It all started with an ordinary dinner in the courtyard of a house in Brazzaville, at the beginning of the 1980s. in the Congolese capital, the revelation of the place occupied by this animal, a source of both fascination and fear. An irrational fear which is above all due to a broad ignorance.

When Jean-François Trape turns to local libraries, he finds only a few dated scientific publications, but no summary work likely to quench his curiosity. He himself had never been interested in snakes before. He had just approached a few snakes in the Cévennes and read a book that made a big impression on him on how to catch the gigantic snakes of Borneo. The field of investigation that opens up to him is so vast that it seems impossible for him not to grasp it.

A specialist in malaria and borreliosis, Jean-François Trape has pursued in parallel, over the past forty years, his profession as a researcher at Orstom (the French organization which will become the Research Institute for Development) and his passion for collecting snakes. His field missions in Central Africa and then in West Africa enabled him to inventory 25,000 specimens thanks to an early participatory science program.

“I gave the village chiefs a 30 or 60 liter container filled with formaldehyde or alcohol, in which I asked that snakes caught in the fields or around the houses be stored. When I returned, three months, six months or a year later, we counted the catches by sharing our knowledge,” he describes.

A prevention tool

His Guide to the Serpents of Africa (a work of nearly 900 pages) is based in large part on this colossal work. The 370 species identified constitute the most comprehensive inventory to date. Each of them – illustrated by several photos and drawings – is described in detail, as is its behavior and its range. The families of pythons, boas, cobras, mambas, vipers, snakes, blind snakes and other worm-snakes parade.

The researcher for his part discovered about forty. Many of them in Chad, where the Ministry of Health, interested in its work, financed from 2015 to 2017 the distribution of containers and the collection of data in most regions. “Knowing how to recognize snakes and their dangerousness in countries where antivenoms do not exist or are financially inaccessible for the vast majority of the population is important”, explains the doctor, regretting that Chad did not have the means to deploy the extension program initially imagined.

Of the 370 species, less than 50 can inflict fatal bites, which the book indicates with one or more skulls. Because the ambition of this guide – the online version of which will be free within two years – is also to offer a prevention tool to those who would like to tackle this far from trivial health problem. The annual incidence of bites not followed by death, but sometimes causing serious sequelae, is estimated at 1 per 200 to 400 inhabitants in rural areas.

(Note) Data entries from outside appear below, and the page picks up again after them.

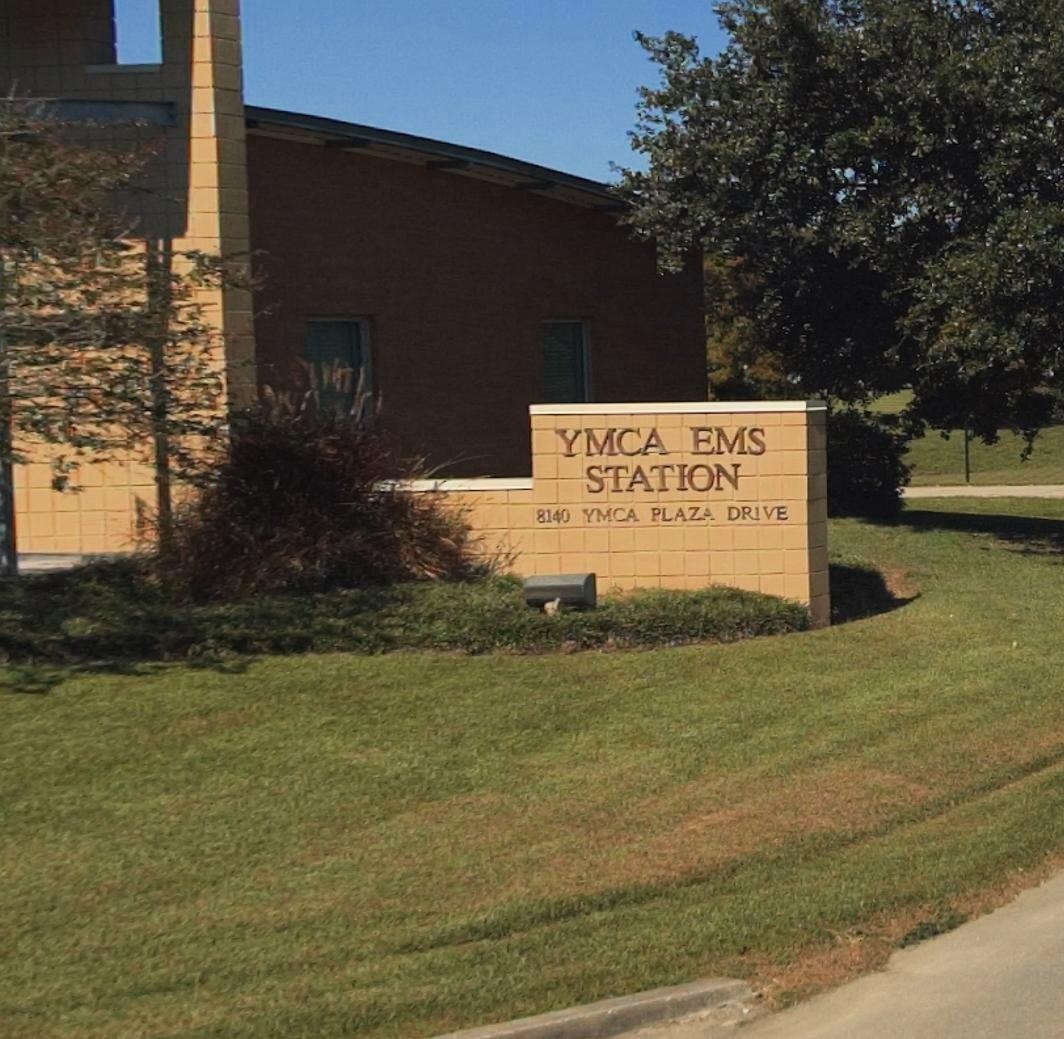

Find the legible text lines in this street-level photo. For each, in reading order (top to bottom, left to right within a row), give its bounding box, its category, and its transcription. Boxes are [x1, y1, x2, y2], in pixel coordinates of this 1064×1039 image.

[553, 425, 767, 457] BusinessName: YMCA EMS
[585, 462, 743, 493] BusinessName: STATION
[535, 506, 572, 524] StreetNumber: 8140
[581, 504, 790, 523] StreetName: YMCA PLAZA DRIVE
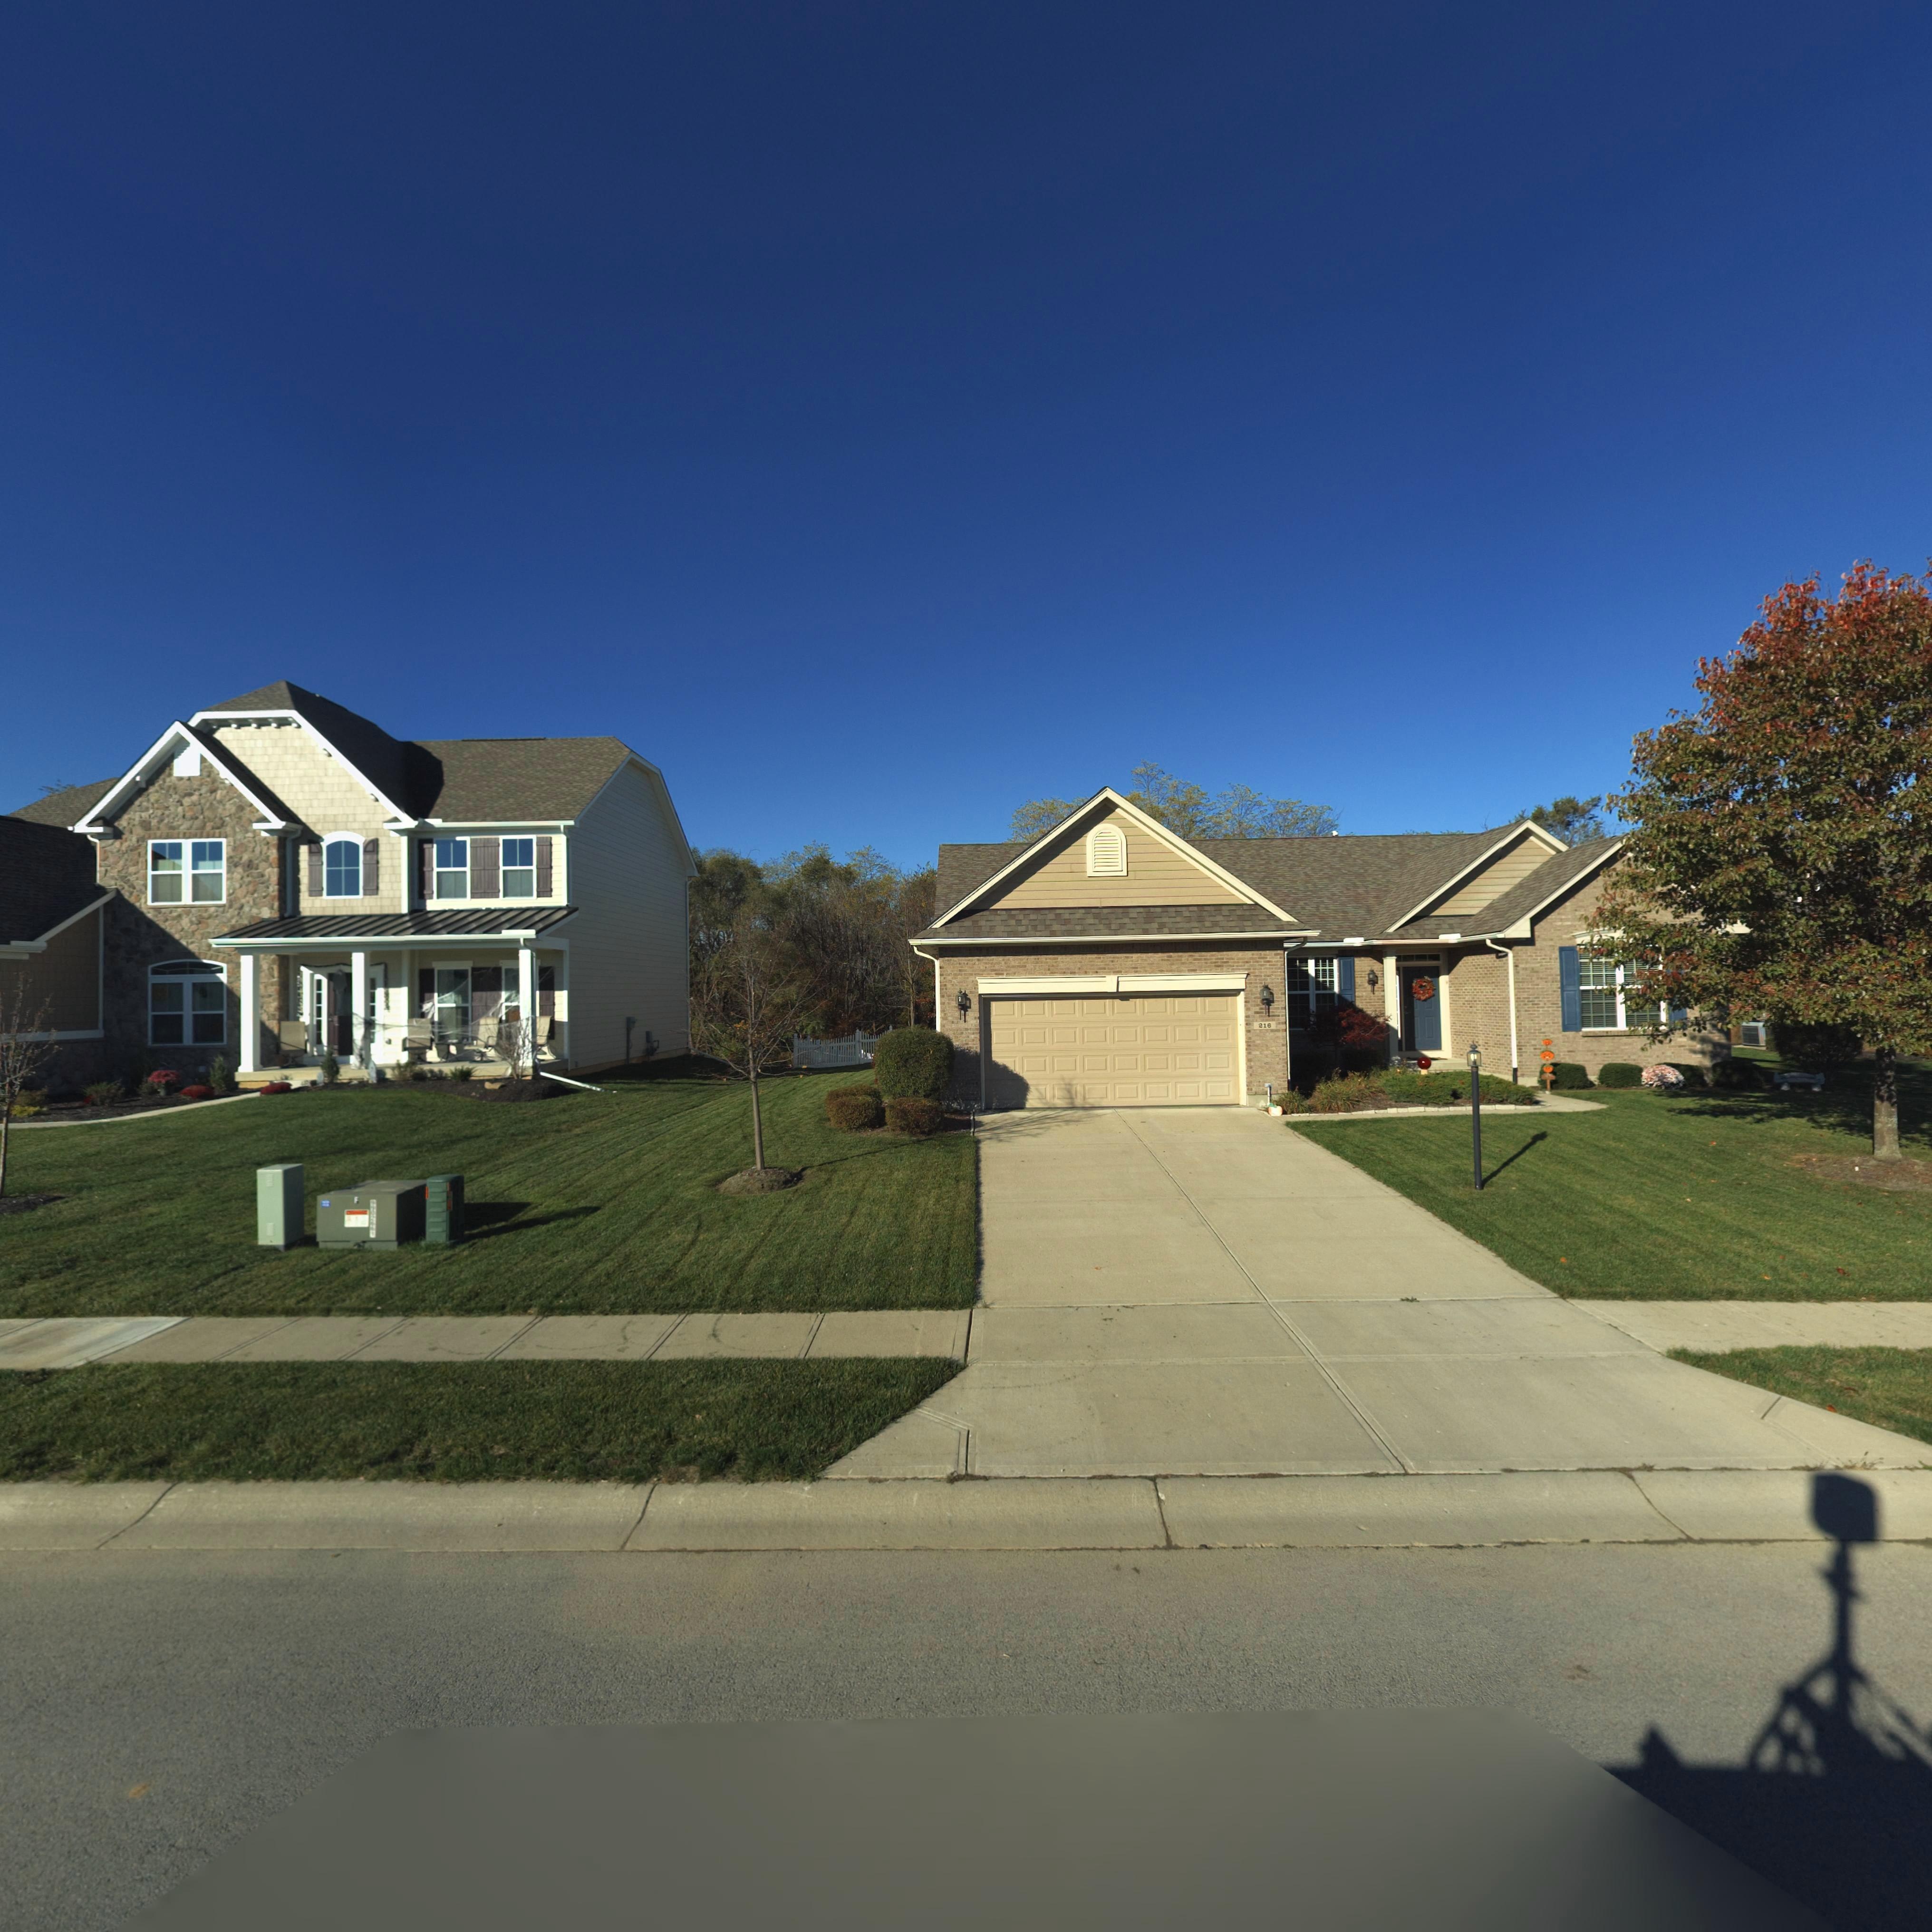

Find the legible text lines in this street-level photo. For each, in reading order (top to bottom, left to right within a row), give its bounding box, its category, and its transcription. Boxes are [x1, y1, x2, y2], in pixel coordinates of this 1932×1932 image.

[1257, 1022, 1272, 1029] StreetNumber: 216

“For lack of knowledge, all snakes are a priori considered deadly. However, it is more often the remedies offered by traditional healers that do more harm to the victim than the bite itself, ”says the author, citing the multiple cases of plasters of earth that cause the wound to degenerate into gangrene.

The inventory carried out by the doctor with 25,000 snakes is not complete. Many species remain to be discovered. But future researchers now have a solid base to get started.